Paul, 51, und Franz-Peter Falke, 58, sind Vettern. Im sauerländischen Schmallenberg machen sie vor, wie man auch noch in Deutschland Textilien herstellen kann. In ihrem Fall sind das vornehmlich Strümpfe, aber mittlerweile auch Wäsche und Sportbekleidung. Die Herren geben sich bescheiden, pochen auf Tugenden wie Fleiß, Anstand und Erfindungsgeist.

SZ: Herr Falke, wie bringen Sie die Menschen dazu, mehr als zehn Euro für ein Paar Strümpfe auszugeben, die in Hosenbeinen und Schuhen verschwinden?
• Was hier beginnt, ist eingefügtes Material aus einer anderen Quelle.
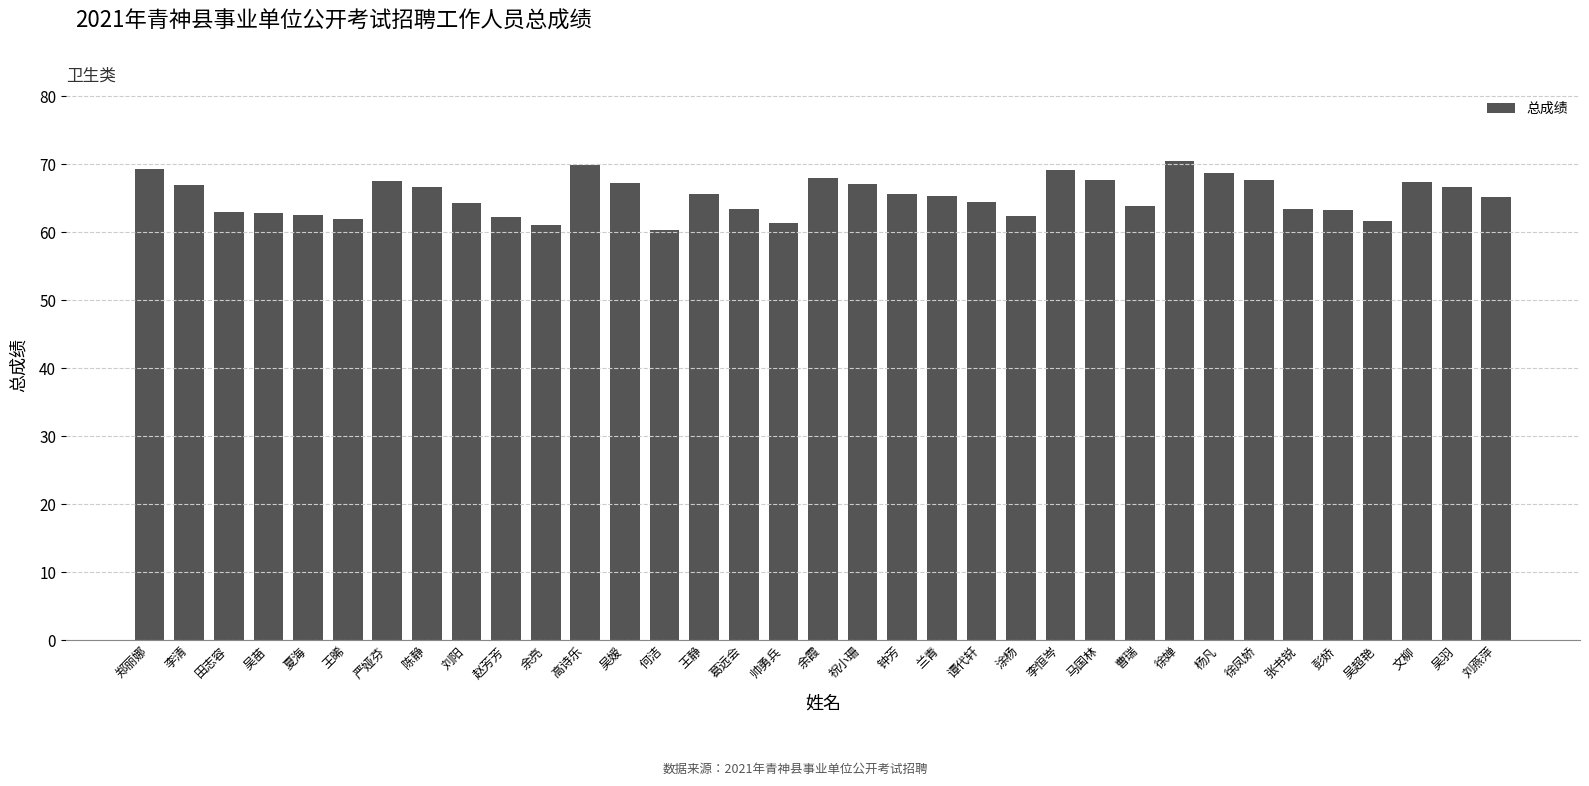

How many data points does each series have?

35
Franz-Peter Falke: Socken sind keine Gebrauchsartikel, sondern modische Accessoires und essentiell für das menschliche Wohlbefinden.
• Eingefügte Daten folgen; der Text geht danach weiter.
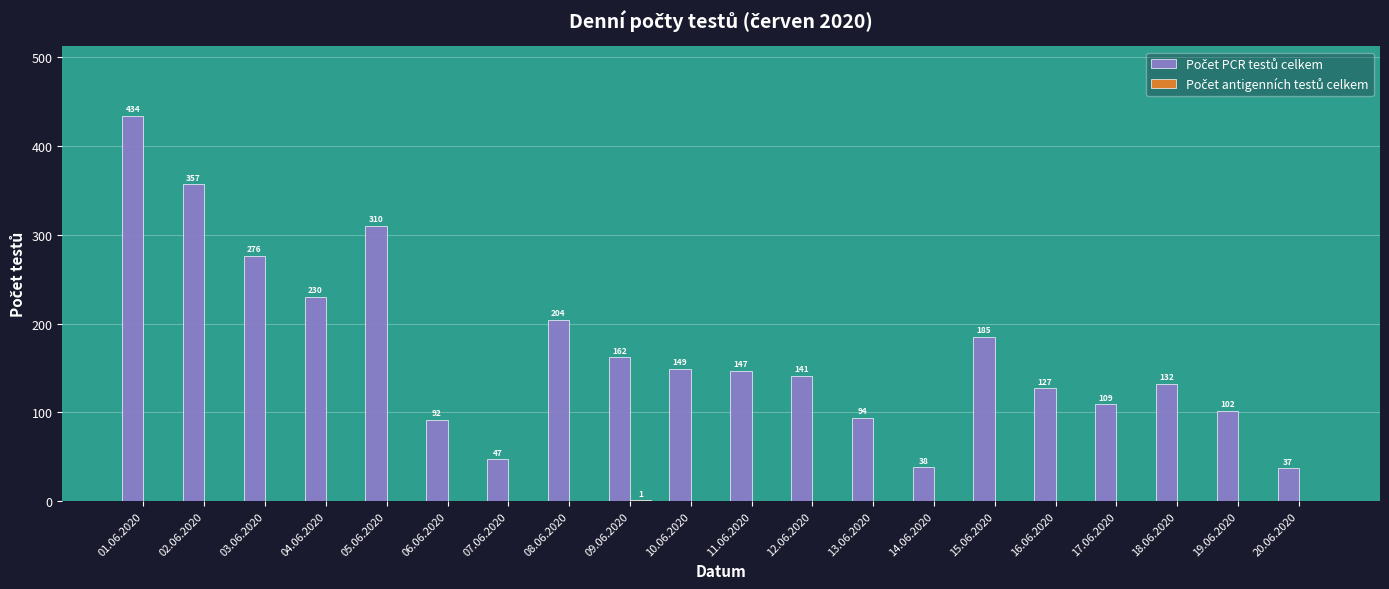

What is the total value across all series at 01.06.2020?

434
SZ: Was unterscheidet Ihr Produkt von der billigeren Importware?

Paul Falke: Material, Verarbeitung, Komfort, längere Haltbarkeit. Wir setzen uns intensiv mit der Anatomie der Menschen auseinander, stellen auf die Funktion ab, wie bei den Sportsocken. Wir haben unsere Marke über Jahrzehnte aufgebaut. 90 Prozent der Deutschen verbinden unseren Namen mit Beinbekleidung und Fortschrittlichkeit.

SZ: Ihre Maschinen in Schmallenberg laufen in drei Schichten rund um die Uhr. Ziehen Ihre Leute und der Betriebsrat da mit?

Franz-Peter Falke: Die sind oft bessere Unternehmer als wir selbst. Der Betriebsrat gibt uns gute Tipps. Viele Mitarbeiter arbeiten in der dritten oder vierten Generation bei uns.

SZ: Der Textil-Unternehmer Grupp wirbt offensiv mit seiner Trigema-Fertigung in Deutschland. Warum tun Sie das nicht?

Paul Falke: Wir werben nicht mit dem Argument, dass man Arbeitsplätze in Deutschland erhält. Unsere Marke ist international. Wir machen 40 Prozent unseres Geschäfts außerhalb Deutschlands, vor allem in Europa.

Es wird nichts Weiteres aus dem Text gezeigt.